Cumhurbaşkanı Erdoğan, 4 Temmuz 2019 günü genel merkezde milletvekilleriyle beraber kahvaltı etkinliği düzenledi. Bu buluşmada, “Biz Kürtler için her şeyi yaptık. Kürt meselesi var demek bana, bize hakarettir. Türkiye meselesi vardır, Türkiye’yi bir bütün olarak ele almak gerekir. Ben Kürtleri ayırmadım” dedi.
Kürt sorunu ve Kürtler konusunda sürekli gel/gitler yaşayan Erdoğan, uzun süredir Kürtlere karşı saldırgan bir pozisyon takınıyor. Kürt ve Kürdistan’ın varlığı bir musluk gibi sürekli açılıp kapanıyor. Bir varlar bir yoklar! Özellikle 31 Mart ve devamında gelen 23 Haziran İstanbul seçimlerinde Kürt oylarının kader tayin edici hamlesi, başta Erdoğan olmak üzere AKP cephesinde sert tepkilere neden oluyor. AKP’ye bağlı gazete, kalemşör ve tink tank kuruluşlarından peş peşe “Kürt” analiz yazıları çıkıyor. Bu yazılar, ne tesadüf ki hepsi aynı perspektife sahip. Perspektifin özü de Erdoğan’ın yukarıda belirtilen sözleridir.
Kürtlere dair tüm okumaların neredeyse hepsi ezber ve uzaktan ahkâm niteliğini geçememesi bir başarı gibi duruyor. Bunca badireden sonra bu şekildeki ciddiyetsiz yaklaşımı anlamlandırmak hem zor hem çok kolay. Bu “başarı” içinde verilen akıl ise durumu iyice trajik kılıyor. AKP kaynakları, Kürt seçmenin ellerinden aldığı Ankara, İstanbul gibi belediyelere dair küçümseyici yorumlar, bu meselenin ciddiyetine dair tavırlarını da ortaya koyuyor. Ne kadar ciddi oldukları da zaten 23 Haziran öncesi “mektup” konusundaki tutumları ile ortaya çıktı. Kürtlerin hamle yapacağına inanmıyorlar.

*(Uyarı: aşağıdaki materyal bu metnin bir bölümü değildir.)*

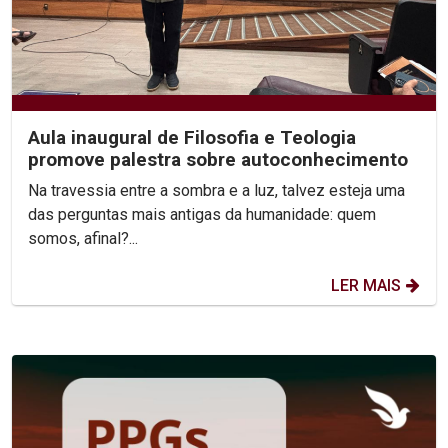
Aula inaugural de Filosofia e Teologia
promove palestra sobre autoconhecimento
Na travessia entre a sombra e a luz, talvez esteja uma
das perguntas mais antigas da humanidade: quem
somos, afinal?...
LER MAIS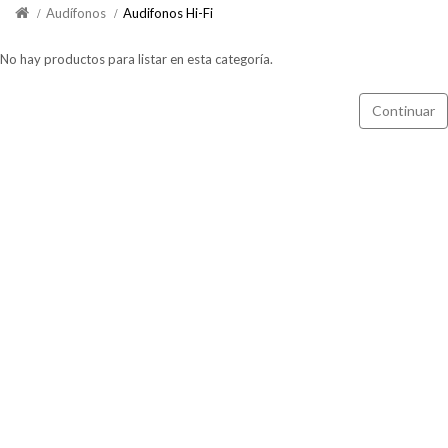
Audífonos
Audifonos Hi-Fi
No hay productos para listar en esta categoría.
Continuar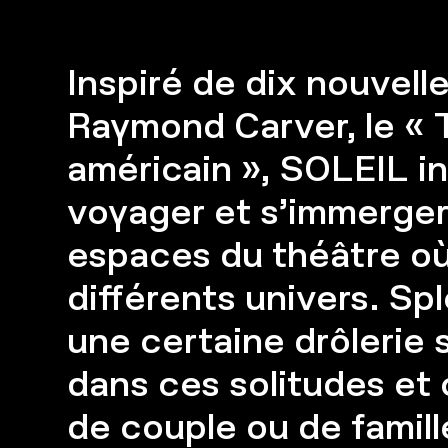
Inspiré de dix nouvelle
Raymond Carver, le «
américain », SOLEIL inv
voyager et s’immerger
espaces du théâtre où
différents univers. Spl
une certaine drôlerie 
dans ces solitudes et 
de couple ou de famill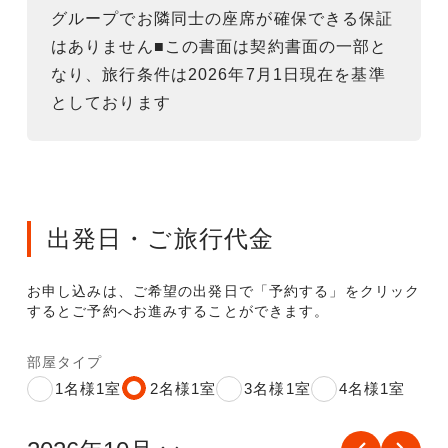
グループでお隣同士の座席が確保できる保証
はありません■この書面は契約書面の一部と
なり、旅行条件は2026年7月1日現在を基準
としております
出発日・ご旅行代金
お申し込みは、ご希望の出発日で「予約する」をクリック
するとご予約へお進みすることができます。
部屋タイプ
1名様1室
2名様1室
3名様1室
4名様1室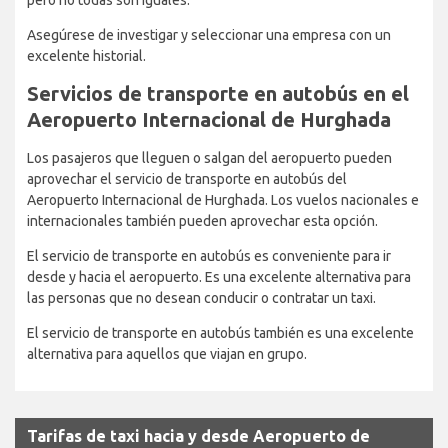
Asegúrese de investigar y seleccionar una empresa con un
excelente historial.
Servicios de transporte en autobús en el
Aeropuerto Internacional de Hurghada
Los pasajeros que lleguen o salgan del aeropuerto pueden
aprovechar el servicio de transporte en autobús del
Aeropuerto Internacional de Hurghada. Los vuelos nacionales e
internacionales también pueden aprovechar esta opción.
El servicio de transporte en autobús es conveniente para ir
desde y hacia el aeropuerto. Es una excelente alternativa para
las personas que no desean conducir o contratar un taxi.
El servicio de transporte en autobús también es una excelente
alternativa para aquellos que viajan en grupo.
Tarifas de taxi hacia y desde Aeropuerto de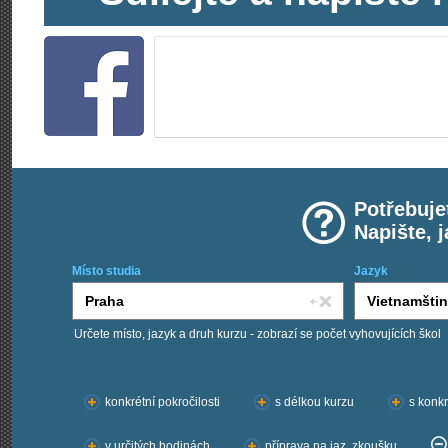
Potřebuje
Napište, 
Místo studia
Jazyk
Určete místo, jazyk a druh kurzu - zobrazí se počet vyhovujících škol
Chci kurzy:
konkrétní pokročilosti
s délkou kurzu
s konkr
v určitých hodinách
příprava na jaz. zkoušku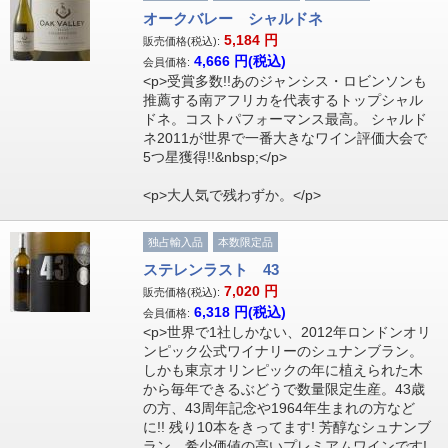
オークバレー シャルドネ
5,184
円
販売価格(税込):
4,666
円(税込)
会員価格:
<p>受賞多数!!あのジャンシス・ロビンソンも
推薦する南アフリカを代表するトップシャル
ドネ。コストパフォーマンス最高。 シャルド
ネ2011が世界で一番大きなワイン評価大会で
5つ星獲得!!&nbsp;</p>
<p>大人気で残わずか。</p>
独占輸入品
本数限定品
ステレンラスト 43
7,020
円
販売価格(税込):
6,318
円(税込)
会員価格:
<p>世界で1社しかない、2012年ロンドンオリ
ンピック公式ワイナリーのシュナンブラン。
しかも東京オリンピックの年に植えられた木
から毎年できるぶどうで数量限定生産。43歳
の方、43周年記念や1964年生まれの方など
に!! 残り10本をきってます! 芳醇なシュナンブ
ラン。希少価値の高いプレミアムワインです!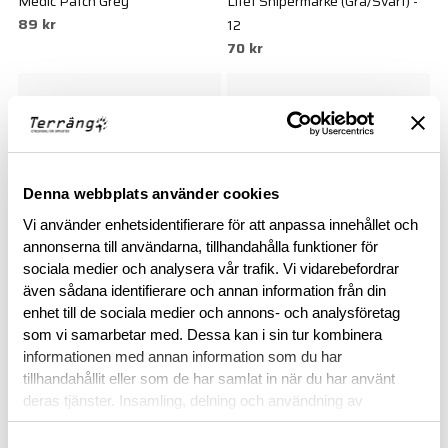
Medic Patch Grey
Litet Snipermärke (Grå/Svart) -
89 kr
12
70 kr
Denna webbplats använder cookies
Vi använder enhetsidentifierare för att anpassa innehållet och
annonserna till användarna, tillhandahålla funktioner för
sociala medier och analysera vår trafik. Vi vidarebefordrar
även sådana identifierare och annan information från din
SNIGEL
SNIGEL
enhet till de sociala medier och annons- och analysföretag
Hundmärke - 12
Litet Medicmärke - 16
som vi samarbetar med. Dessa kan i sin tur kombinera
70 kr
50 kr
informationen med annan information som du har
tillhandahållit eller som de har samlat in när du har använt
deras tjänster. Insamling, delning och användning av
personuppgifter kan användas för personalisering av
annonser. Läs mer om
Google's Privacy Terms
.
Samtyckesval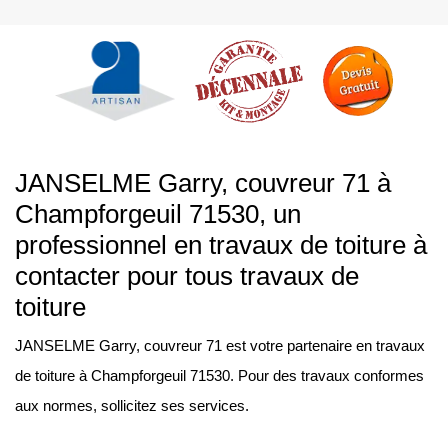
JANSELME Garry, couvreur 71 à
Champforgeuil 71530, un
professionnel en travaux de toiture à
contacter pour tous travaux de
toiture
JANSELME Garry, couvreur 71 est votre partenaire en travaux
de toiture à Champforgeuil 71530. Pour des travaux conformes
aux normes, sollicitez ses services.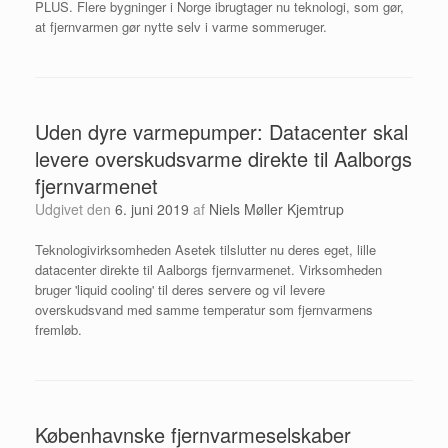
PLUS. Flere bygninger i Norge ibrugtager nu teknologi, som gør,
at fjernvarmen gør nytte selv i varme sommeruger.
Uden dyre varmepumper: Datacenter skal
levere overskudsvarme direkte til Aalborgs
fjernvarmenet
Udgivet den
6. juni 2019
af
Niels Møller Kjemtrup
Teknologivirksomheden Asetek tilslutter nu deres eget, lille
datacenter direkte til Aalborgs fjernvarmenet. Virksomheden
bruger 'liquid cooling' til deres servere og vil levere
overskudsvand med samme temperatur som fjernvarmens
fremløb.
Københavnske fjernvarmeselskaber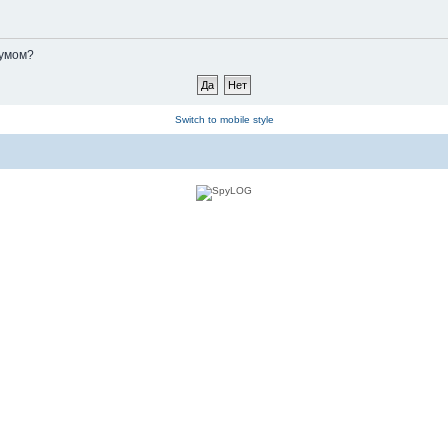
румом?
Switch to mobile style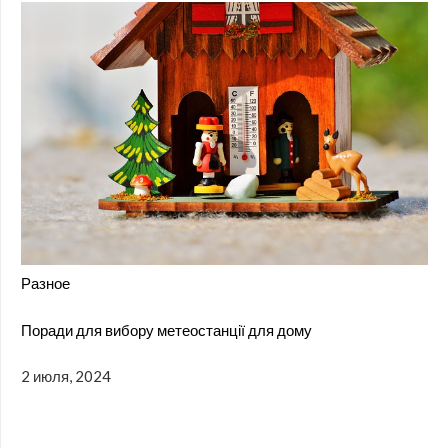
Разное
Поради для вибору метеостанції для дому
2 июля, 2024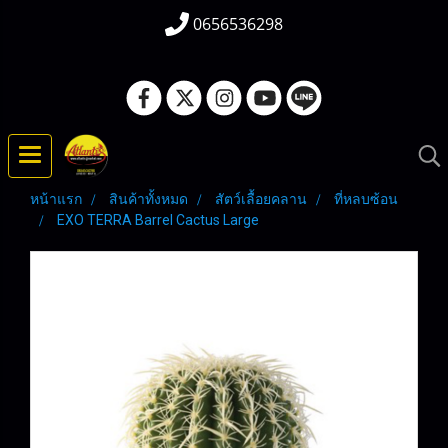
0656536298
หน้าแรก
สินค้าทั้งหมด
สัตว์เลื้อยคลาน
ที่หลบซ้อน
EXO TERRA Barrel Cactus Large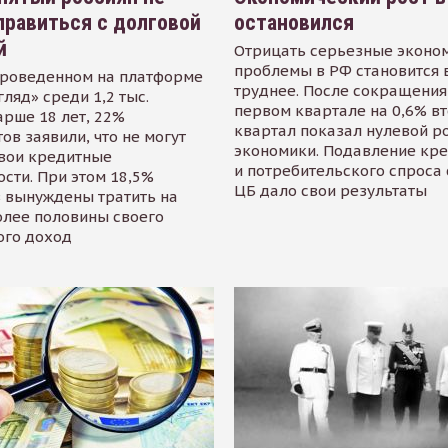
равиться с долговой
остановился
й
Отрицать серьезные эконо
проблемы в РФ становится 
проведенном на платформе
труднее. После сокращения
гляд» среди 1,2 тыс.
первом квартале на 0,6% в
арше 18 лет, 22%
квартал показал нулевой р
ов заявили, что не могут
экономики. Подавление кр
свои кредитные
и потребительского спроса
сти. При этом 18,5%
ЦБ дало свои результаты
 вынуждены тратить на
олее половины своего
ого доход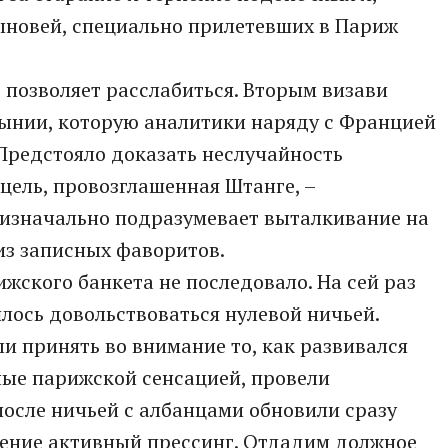
сыновей, специально прилетевших в Париж
позволяет расслабиться. Вторым визави
мынии, которую аналитики наряду с Францией
Предстояло доказать неслучайность
 цель, провозглашенная Штанге, –
 изначально подразумевает выталкивание на
из записных фаворитов.
жского банкета не последовало. На сей раз
лось довольствоваться нулевой ничьей.
ли принять во внимание то, как развивался
ные парижской сенсацией, провели
осле ничьей с албанцами обновили сразу
жение активный прессинг. Отдадим должное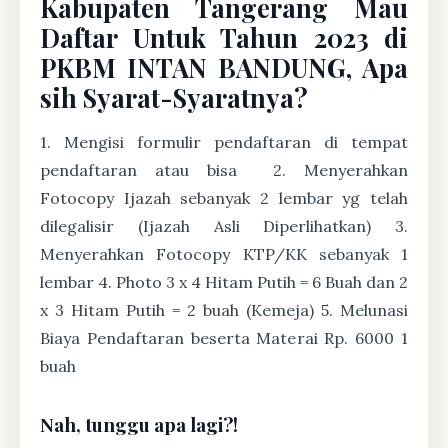
Kabupaten Tangerang Mau
Daftar Untuk Tahun 2023 di
PKBM INTAN BANDUNG, Apa
sih Syarat-Syaratnya?
1. Mengisi formulir pendaftaran di tempat
pendaftaran atau bisa
2. Menyerahkan
Fotocopy Ijazah sebanyak 2 lembar yg telah
dilegalisir (Ijazah Asli Diperlihatkan) 3.
Menyerahkan Fotocopy KTP/KK sebanyak 1
lembar 4. Photo 3 x 4 Hitam Putih = 6 Buah dan 2
x 3 Hitam Putih = 2 buah (Kemeja) 5. Melunasi
Biaya Pendaftaran beserta Materai Rp. 6000 1
buah
Nah, tunggu apa lagi?!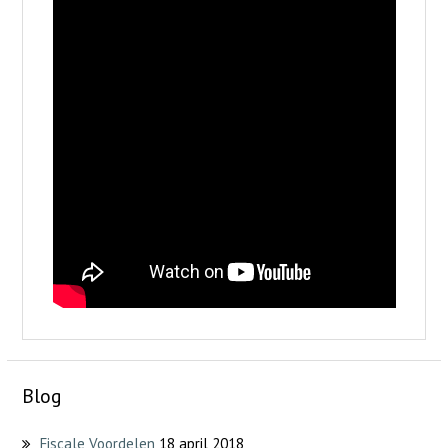
Blog
Fiscale Voordelen
18 april 2018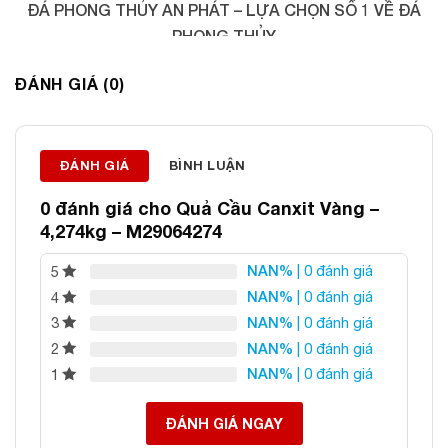
ĐÁ PHONG THỦY AN PHÁT – LỰA CHỌN SỐ 1 VỀ ĐÁ
PHONG THỦY
Địa chỉ: 60/69 Bùi Huy Bích, Hoàng Mai, Hà Nội
ĐÁNH GIÁ (0)
Điện thoại: 0982 627 166
Email:
daphongthuyanphat@gmail.com
ĐÁNH GIÁ
BÌNH LUẬN
0 đánh giá cho
Quả Cầu Canxit Vàng –
4,274kg – M29064274
NAN%
| 0 đánh giá
5
NAN%
| 0 đánh giá
4
NAN%
| 0 đánh giá
3
NAN%
| 0 đánh giá
2
NAN%
| 0 đánh giá
1
ĐÁNH GIÁ NGAY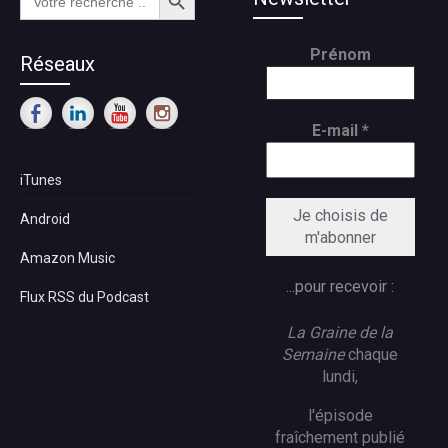
for:
Prénom
Réseaux
E-mail
*
iTunes
Android
Amazon Music
...pour recevoir :
Flux RSS du Podcast
La Graine de la
Semaine
chaque
lundi,
l'épisode
fraîchement publié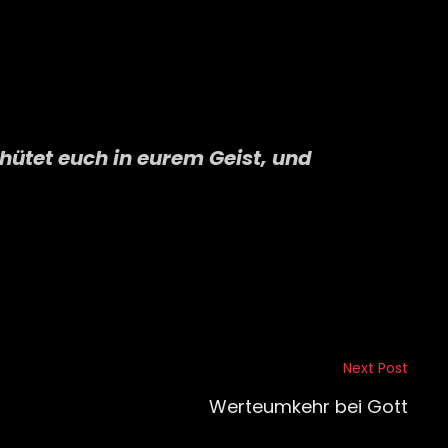
hütet euch in eurem Geist, und
Next Post
Werteumkehr bei Gott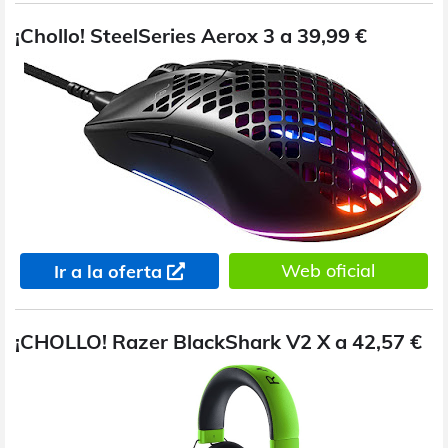
¡Chollo! SteelSeries Aerox 3 a 39,99 €
Web oficial
Ir a la oferta
¡CHOLLO! Razer BlackShark V2 X a 42,57 €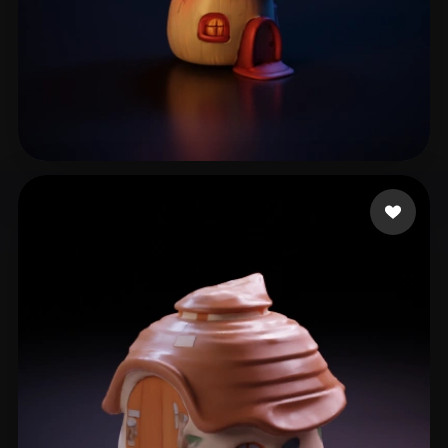
27 点赞
xebequouhhjayou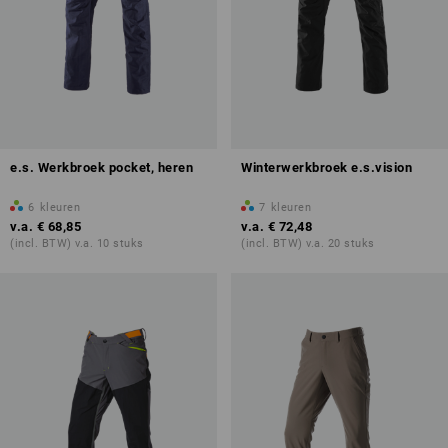
e.s. Werkbroek pocket, heren
Winterwerkbroek e.s.vision
6
kleuren
7
kleuren
v.a.
€ 68,85
v.a.
€ 72,48
(incl. BTW) v.a. 10 stuks
(incl. BTW) v.a. 20 stuks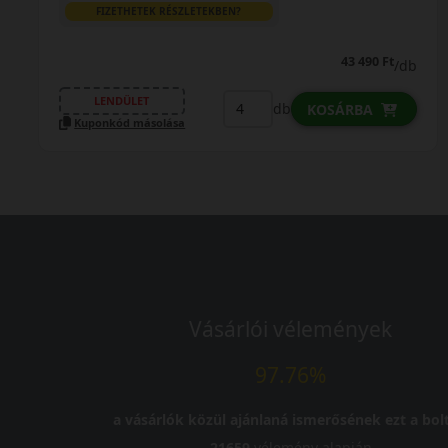
FIZETHETEK RÉSZLETEKBEN?
43 490 Ft
/db
LENDÜLET
db
KOSÁRBA
Kuponkód másolása
Vásárlói vélemények
97.76%
a vásárlók közül ajánlaná ismerősének ezt a bolt
21659
vélemény alapján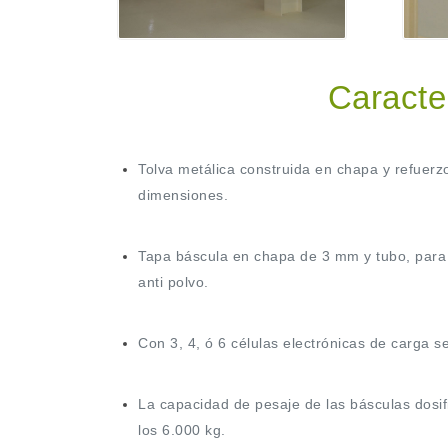
Caracter
Tolva metálica construida en chapa y refuerz
dimensiones.
Tapa báscula en chapa de 3 mm y tubo, para 
anti polvo.
Con 3, 4, ó 6 células electrónicas de carga s
La capacidad de pesaje de las básculas dosif
los 6.000 kg.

Ya CHP ya da dış güçlere bağlama var. Bununla beraber Kürt seçmeni özne-nesne ikilemi içinde olabildiğince nesnelleştiriliyor. Kendi öznelliğinden tayin edici bir nesnellik durumu var. Erdoğan’ın sözlerine tekrar göz atıldığında bunun ciddi bir semptom noktasına evirildiği görülecektir.
AKP tarafı, açık açık Kürt seçmenin kendilerine ihanet ettiğini düşünüyor.
“Neyiniz eksik? Ne istediniz de olmadı? Tüm haklarınızı verdik!” çerçevesi ile bunu rasyonalize ediyorlar. Ülkede insan hakları alanında en fazla kazanımların Kürtlere ait olduğunu, bunu da AKP’nin yaptığını ısrarla savunuyorlar. Kentleri yerle bir edilen, kayyım rejimi ile çok çetin bir asimilasyon ve Türkleştirme projesi altına yeniden sokulan ve son yüz yılın en büyük yıkım-kırım siyaseti altına alınan Kürtlerin, tam tersine asimilasyondan kurtarıldığını da ekliyorlar. Kürt illeri demek ‘kaba ve yaralayıcı’ kabul edilse de, Kürdistan kelimesi ve Kürtçe yasak olsa da, Kürt oldukları için insanlar linç edilse de; bunlar küçük şeyler! Bunları saymıyoruz elbet…
AKP, şu an Kürtlere karşı yeni adımların atılması gerektiğini düşünüyor. Bu stratejide öne çıkan yaklaşımlar ise yine ezberleri aşamıyor. Buna göre:
**Öcalan’ın herhangi bir işlevi olmadığına, politik dönüştürme gücü olmadığına inanıyorlar! (İnanmak istedikleri bu) Bunun bir yansıması da kendisi ile yapılan görüşmeleri İstanbul seçimleri için kullanmak istemelerinde görülebilir. Bu ciddiyetsiz, her şeye zarar veren “Sayın Öcalan’ı hor kullanma cüreti” pek çok sorunun kaynağıdır. Çözümden anlaşılan şeyin bu olması, çözümsüzlüğün de resmiyetidir. AKP’nin en başından beri yan çizdiği konu başlığı budur. Kendisini itibarsızlaştırma, karşısına ısrarla başka aktörler çıkarma tavrı, bir özel savaş kliği olarak yoğunca devam ediyor.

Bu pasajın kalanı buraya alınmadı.